Il est émouvant d’assister à l’éclosion, dans ce trou perdu au fin fond de l’Allemagne, d’une vie de l’esprit, d’une vie spirituelle digne de ce nom. Comme il le dit excellemment, avec cette fondation, « dans le prisonnier, l'homme renaissait »…
Pour Essertier, cette mission de préservation de la culture était d’autant plus importante qu’il fallait préparer l’après-guerre :
« Et l'on faisait des plans... L’université, née d'hier, était déjà réformée, perfectionnée... Pouvait-elle rester une simple transmission mutuelle de connaissances ? Non ! Toutes les idées dont la France aurait besoin demain pour vivre; relèvement de la vitalité et de la moralité, propreté et dignité en matière politique, l'union sacrée plus que jamais à l'ordre du jour, l'entente au lieu de la lutte des classes, le réveil économique, la collaboration enthousiaste de tous à la grande œuvre nationale et humaine — toutes ces idées, nécessaires, vitales, nous nous préoccupions de les faire passer, d'une manière ou d'une autre, dans nos cours, dans nos conférences — dans un journal même, qui centraliserait tous les efforts, étendrait l'action de l'école, stimulerait les initiatives....»

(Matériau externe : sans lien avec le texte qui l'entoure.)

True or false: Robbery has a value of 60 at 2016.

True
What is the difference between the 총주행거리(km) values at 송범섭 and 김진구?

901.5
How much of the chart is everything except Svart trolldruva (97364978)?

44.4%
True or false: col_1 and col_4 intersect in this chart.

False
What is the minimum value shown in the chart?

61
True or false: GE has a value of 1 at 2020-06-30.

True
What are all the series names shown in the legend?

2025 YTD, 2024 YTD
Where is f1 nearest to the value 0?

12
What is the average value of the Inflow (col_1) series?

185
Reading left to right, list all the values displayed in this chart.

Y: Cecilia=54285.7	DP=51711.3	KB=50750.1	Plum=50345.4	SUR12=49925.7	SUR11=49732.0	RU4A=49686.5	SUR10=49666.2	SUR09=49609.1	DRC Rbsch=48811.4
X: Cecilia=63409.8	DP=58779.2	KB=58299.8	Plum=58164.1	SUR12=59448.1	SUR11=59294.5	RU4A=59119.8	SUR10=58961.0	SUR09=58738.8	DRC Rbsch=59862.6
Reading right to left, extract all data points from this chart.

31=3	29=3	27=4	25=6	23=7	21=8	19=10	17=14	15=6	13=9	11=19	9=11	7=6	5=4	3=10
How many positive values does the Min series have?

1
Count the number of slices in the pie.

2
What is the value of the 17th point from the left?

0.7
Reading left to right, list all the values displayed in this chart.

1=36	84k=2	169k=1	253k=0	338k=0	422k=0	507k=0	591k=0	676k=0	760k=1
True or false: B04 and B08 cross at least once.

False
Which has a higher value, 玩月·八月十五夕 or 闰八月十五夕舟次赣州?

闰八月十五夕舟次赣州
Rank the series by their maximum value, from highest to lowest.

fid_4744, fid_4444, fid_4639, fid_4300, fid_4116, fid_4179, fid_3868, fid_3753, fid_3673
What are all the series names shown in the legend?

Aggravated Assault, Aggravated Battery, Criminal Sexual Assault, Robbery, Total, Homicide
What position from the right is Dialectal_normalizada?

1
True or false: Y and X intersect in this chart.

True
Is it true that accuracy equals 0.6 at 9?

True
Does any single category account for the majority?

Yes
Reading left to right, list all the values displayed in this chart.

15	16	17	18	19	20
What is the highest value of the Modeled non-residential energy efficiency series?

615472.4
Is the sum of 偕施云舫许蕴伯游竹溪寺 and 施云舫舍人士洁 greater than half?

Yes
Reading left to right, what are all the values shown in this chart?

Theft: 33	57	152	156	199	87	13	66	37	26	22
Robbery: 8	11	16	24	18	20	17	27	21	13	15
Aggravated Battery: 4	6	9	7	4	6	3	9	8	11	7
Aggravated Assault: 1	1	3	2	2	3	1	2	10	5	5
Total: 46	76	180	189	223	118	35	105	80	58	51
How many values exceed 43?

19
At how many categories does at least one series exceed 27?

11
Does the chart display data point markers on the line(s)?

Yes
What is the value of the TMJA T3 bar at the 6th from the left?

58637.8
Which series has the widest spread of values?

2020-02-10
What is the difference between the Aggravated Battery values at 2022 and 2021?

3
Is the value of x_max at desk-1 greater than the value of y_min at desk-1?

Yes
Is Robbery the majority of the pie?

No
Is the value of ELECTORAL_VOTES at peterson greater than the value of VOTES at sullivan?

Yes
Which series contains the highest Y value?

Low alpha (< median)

Dans l’après-guerre et jusqu’à sa mort prématurée en 1931, il se consacrera entièrement à cette tâche, comme professeur et comme animateur de revue, en France et en Tchécoslovaquie.
Notes
(1) Post-modernisme et Bimillénaire, Le culte des anniversaires dans la culture contemporaine, PUF, 1992. Voir ce compte rendu de Marc Chevrier, sur le site de l'Encyclopédie de l'Agora.
(2) Le titre donné à ces souvenirs par la rédaction de la revue Foi et vie est « Journal d’un soldat ». Il ne s'agit toutefois pas d'un véritable journal personnel, le texte ayant été rédigé bien après les événements. Fait à noter. Lors de la publication originale, le nom d'Essertier n'apparaît pas et est remplacé par un pseudonyme (« Un Soldat »)"
(3) Raoul Allier, « Daniel Essertier », Revue française de Prague, X (n° 53), 1931, p. 217).
(4) Gérard Monod, « Souvenir d’un ami », », Revue française de Prague, X (n° 53), 1931, p. 257.